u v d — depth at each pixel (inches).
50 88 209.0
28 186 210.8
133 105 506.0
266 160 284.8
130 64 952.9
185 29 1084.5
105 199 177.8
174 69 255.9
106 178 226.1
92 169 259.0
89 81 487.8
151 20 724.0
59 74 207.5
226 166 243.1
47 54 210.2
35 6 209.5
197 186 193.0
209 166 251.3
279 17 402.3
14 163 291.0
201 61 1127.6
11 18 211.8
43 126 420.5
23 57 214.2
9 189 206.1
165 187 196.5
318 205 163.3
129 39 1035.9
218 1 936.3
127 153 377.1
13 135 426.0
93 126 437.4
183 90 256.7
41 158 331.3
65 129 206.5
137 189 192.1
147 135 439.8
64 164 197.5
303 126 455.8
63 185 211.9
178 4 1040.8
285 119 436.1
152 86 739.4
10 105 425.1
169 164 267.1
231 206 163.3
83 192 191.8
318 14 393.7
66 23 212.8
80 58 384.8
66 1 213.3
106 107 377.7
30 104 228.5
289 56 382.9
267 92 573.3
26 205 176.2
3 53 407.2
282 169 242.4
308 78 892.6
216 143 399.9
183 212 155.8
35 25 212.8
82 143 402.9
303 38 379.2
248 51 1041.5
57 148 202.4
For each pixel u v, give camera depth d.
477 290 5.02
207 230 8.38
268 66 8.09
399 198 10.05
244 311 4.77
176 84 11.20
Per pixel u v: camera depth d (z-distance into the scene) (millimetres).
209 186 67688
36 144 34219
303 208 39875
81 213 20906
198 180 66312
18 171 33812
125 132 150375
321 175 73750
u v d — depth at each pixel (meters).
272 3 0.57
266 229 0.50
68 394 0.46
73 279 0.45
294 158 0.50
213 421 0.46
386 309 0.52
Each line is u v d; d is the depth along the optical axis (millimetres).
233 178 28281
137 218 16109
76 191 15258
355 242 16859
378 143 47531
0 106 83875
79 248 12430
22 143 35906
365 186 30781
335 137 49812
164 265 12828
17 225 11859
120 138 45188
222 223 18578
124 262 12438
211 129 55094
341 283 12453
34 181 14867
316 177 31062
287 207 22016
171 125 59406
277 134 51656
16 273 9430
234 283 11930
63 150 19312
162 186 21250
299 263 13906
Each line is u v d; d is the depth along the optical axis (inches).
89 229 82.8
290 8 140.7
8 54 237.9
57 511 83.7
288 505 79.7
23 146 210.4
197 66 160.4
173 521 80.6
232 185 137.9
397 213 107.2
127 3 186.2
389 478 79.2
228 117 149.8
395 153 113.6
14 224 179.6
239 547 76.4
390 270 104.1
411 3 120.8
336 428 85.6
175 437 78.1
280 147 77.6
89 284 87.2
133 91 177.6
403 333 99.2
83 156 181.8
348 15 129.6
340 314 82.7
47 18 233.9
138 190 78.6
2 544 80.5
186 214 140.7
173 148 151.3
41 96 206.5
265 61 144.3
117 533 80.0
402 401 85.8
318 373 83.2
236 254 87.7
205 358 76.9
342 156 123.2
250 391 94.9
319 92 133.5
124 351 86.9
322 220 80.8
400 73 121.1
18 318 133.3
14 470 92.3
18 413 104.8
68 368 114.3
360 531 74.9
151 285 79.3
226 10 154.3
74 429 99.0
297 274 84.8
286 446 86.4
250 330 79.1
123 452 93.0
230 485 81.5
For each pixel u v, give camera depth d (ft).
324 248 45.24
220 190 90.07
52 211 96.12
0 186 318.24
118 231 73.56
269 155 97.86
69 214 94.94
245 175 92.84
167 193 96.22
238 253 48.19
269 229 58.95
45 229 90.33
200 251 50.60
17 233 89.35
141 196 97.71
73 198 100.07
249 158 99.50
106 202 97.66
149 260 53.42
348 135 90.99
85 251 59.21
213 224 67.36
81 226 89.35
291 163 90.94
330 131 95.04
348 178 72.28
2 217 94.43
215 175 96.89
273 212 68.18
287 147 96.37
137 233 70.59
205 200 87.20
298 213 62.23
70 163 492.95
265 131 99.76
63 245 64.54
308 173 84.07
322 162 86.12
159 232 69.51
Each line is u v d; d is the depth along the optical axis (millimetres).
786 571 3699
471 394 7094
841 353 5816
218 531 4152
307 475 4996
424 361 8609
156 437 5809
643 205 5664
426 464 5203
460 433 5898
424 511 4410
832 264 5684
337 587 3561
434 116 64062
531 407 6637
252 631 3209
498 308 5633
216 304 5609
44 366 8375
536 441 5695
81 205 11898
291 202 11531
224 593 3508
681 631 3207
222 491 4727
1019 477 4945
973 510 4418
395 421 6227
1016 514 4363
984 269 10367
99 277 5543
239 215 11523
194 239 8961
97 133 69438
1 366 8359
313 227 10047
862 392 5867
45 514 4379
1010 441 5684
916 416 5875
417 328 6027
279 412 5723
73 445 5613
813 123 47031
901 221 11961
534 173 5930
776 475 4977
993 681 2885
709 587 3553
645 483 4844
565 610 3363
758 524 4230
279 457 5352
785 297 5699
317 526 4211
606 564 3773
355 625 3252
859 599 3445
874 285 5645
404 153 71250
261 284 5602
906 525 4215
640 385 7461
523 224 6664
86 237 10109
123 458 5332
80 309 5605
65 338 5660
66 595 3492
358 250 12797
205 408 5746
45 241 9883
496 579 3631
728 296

Task instructions:
Among the entries above, copy exactly only the lines starting with the one containing "130 64 952.9" and going through the one containing "63 185 211.9", both ends included.

Response for this exercise:
130 64 952.9
185 29 1084.5
105 199 177.8
174 69 255.9
106 178 226.1
92 169 259.0
89 81 487.8
151 20 724.0
59 74 207.5
226 166 243.1
47 54 210.2
35 6 209.5
197 186 193.0
209 166 251.3
279 17 402.3
14 163 291.0
201 61 1127.6
11 18 211.8
43 126 420.5
23 57 214.2
9 189 206.1
165 187 196.5
318 205 163.3
129 39 1035.9
218 1 936.3
127 153 377.1
13 135 426.0
93 126 437.4
183 90 256.7
41 158 331.3
65 129 206.5
137 189 192.1
147 135 439.8
64 164 197.5
303 126 455.8
63 185 211.9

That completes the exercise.